John MacKenzie
12/06/2025
Reading time: four minutes
You’ve slogged through university, attended more networking events than you care to admit, run the gauntlet of applications and assessment centres, and finally landed your training contract. You were ready for a bit of photocopying, some polite panic in front of partners and the occasional foray into riveting due diligence. But what’s this? A chatbot might now do it faster – and without coffee breaks!
Generative AI tools like ChatGPT, Copilot and Luminance have barged into the profession faster than you can say “it depends”. For example, A&O Shearman has fully integrated Harvey – a generative AI tool developed by OpenAI – across its global offices. First adopted in 2022, Harvey is now used by more than 3,500 lawyers at A&O Shearman for contract analysis, compliance checks and drafting support – tasks that would’ve sat squarely in the trainee’s inbox. According to a 2024 LexisNexis report, AI adoption in UK law firms has more than doubled in recent years, with some firms now allocating specific budget lines towards generative AI tools.
But where does that leave actual human trainees? Fret not: AI isn’t replacing us but rather redefining what we’re doing. Some law firms are actively using trainees to help develop and apply AI tools to legal practice. One firm tasked trainees with identifying particularly tedious work that AI could handle, in turn freeing them up for more valuable work. Far from becoming redundant, trainees could gain novel roles as effective ‘pioneers’ in AI and innovative legal work.

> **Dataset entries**

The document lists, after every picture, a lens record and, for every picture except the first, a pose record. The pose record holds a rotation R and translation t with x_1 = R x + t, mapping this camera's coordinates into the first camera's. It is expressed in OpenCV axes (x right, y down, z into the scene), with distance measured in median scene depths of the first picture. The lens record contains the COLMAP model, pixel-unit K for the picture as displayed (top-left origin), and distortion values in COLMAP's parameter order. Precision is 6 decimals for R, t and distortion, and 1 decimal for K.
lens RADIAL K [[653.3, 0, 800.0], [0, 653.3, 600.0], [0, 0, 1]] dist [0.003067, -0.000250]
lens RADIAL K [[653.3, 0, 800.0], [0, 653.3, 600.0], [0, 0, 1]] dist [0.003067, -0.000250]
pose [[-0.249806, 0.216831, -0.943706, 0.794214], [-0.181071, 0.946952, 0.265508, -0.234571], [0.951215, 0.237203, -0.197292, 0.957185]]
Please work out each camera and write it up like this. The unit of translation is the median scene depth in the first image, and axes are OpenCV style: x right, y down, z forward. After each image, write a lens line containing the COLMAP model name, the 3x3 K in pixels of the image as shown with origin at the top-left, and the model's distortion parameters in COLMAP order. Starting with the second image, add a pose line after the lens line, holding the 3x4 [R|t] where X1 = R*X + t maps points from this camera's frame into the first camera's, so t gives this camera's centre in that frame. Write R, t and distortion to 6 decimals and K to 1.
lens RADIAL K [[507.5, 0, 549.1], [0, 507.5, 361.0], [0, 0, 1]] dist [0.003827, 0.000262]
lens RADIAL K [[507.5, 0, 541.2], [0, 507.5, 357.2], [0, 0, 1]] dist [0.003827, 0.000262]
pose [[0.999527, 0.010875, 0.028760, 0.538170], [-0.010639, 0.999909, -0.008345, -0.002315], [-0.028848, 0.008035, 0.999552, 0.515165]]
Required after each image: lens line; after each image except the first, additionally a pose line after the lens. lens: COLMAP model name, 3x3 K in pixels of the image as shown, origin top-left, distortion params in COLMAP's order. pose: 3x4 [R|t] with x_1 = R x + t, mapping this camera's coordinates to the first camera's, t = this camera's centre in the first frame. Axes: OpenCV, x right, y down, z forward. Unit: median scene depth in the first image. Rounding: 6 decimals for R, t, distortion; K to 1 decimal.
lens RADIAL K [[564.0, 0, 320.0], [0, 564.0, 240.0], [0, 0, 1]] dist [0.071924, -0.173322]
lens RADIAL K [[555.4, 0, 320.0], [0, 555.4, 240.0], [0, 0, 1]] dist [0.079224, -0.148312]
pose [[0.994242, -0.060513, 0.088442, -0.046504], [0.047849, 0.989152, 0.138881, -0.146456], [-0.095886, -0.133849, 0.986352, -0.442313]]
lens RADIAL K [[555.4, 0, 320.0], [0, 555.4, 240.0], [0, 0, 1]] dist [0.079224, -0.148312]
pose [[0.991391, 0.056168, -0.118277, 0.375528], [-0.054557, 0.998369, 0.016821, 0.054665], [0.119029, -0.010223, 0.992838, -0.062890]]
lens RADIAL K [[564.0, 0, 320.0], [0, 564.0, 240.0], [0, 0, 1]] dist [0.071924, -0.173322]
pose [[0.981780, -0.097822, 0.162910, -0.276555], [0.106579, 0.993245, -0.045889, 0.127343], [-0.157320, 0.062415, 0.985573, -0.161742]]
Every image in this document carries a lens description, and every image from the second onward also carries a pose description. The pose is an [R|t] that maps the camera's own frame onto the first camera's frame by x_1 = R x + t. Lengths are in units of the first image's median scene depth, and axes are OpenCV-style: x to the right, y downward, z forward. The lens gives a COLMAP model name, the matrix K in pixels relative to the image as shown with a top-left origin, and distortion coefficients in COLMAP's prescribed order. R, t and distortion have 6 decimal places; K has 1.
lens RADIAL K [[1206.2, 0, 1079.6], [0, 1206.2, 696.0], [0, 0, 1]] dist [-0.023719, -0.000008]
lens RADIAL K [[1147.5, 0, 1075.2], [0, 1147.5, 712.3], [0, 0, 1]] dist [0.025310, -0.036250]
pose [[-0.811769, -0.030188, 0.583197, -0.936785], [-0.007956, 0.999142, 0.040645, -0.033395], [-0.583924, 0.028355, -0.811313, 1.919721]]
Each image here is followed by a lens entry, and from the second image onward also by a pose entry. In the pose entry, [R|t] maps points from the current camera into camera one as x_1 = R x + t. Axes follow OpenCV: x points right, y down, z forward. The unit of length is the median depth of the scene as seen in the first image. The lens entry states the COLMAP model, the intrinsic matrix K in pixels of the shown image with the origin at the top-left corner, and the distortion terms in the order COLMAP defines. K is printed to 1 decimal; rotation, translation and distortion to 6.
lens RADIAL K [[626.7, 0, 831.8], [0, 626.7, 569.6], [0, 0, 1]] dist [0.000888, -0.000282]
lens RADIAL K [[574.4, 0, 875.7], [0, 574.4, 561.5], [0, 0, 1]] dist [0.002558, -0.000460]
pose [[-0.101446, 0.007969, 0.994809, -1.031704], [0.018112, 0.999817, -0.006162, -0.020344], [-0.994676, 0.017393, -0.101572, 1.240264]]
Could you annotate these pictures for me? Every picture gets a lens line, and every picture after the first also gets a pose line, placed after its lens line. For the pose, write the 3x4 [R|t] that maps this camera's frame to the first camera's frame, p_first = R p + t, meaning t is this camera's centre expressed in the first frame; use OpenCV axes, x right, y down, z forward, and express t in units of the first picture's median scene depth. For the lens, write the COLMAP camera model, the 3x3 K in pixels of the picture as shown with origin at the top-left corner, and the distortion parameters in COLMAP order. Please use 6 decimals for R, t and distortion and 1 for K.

> **Task prompt**
Resume the article about AI and law trainees, picking up right after its final sentence.

> **The answer**
It may seem smart at a glance, but despite its apparent ability to review documents at speed and blurt out passages in seconds, generative AI has some shortcomings when it comes to judgement, empathy or nuance. It can’t earnestly weigh commercial risk against relational dynamics. It can’t navigate the delicate politics of a boardroom. It can’t write an advice letter reassuring a frantic client without sounding a bit off.
At present, generative AI outputs all have some sort of ‘tell’ – without extensive rewriting, they often just feel wrong. The irreplaceable parts of legal work are still squarely human: persuasion, empathy, negotiation and ethical discretion.
More objectively, generative AI can ‘hallucinate’ – they might return a very confident sounding answer, but in fact have generated something utterly spurious, perhaps citing case law that doesn’t even exist. When your chatbot insists the Consumer Rights Act 2015 was passed in 1982, you’ll still need a trainee to politely tell it to calm down.
I should caveat most of this passage by saying “not yet”. It’s still relatively early days for things like large language models. Developments in retrieval-augmented generation, for example, may help generative AI ‘confabulate’ less often. So, I wouldn’t stress too much about AI coming for your trainee seat.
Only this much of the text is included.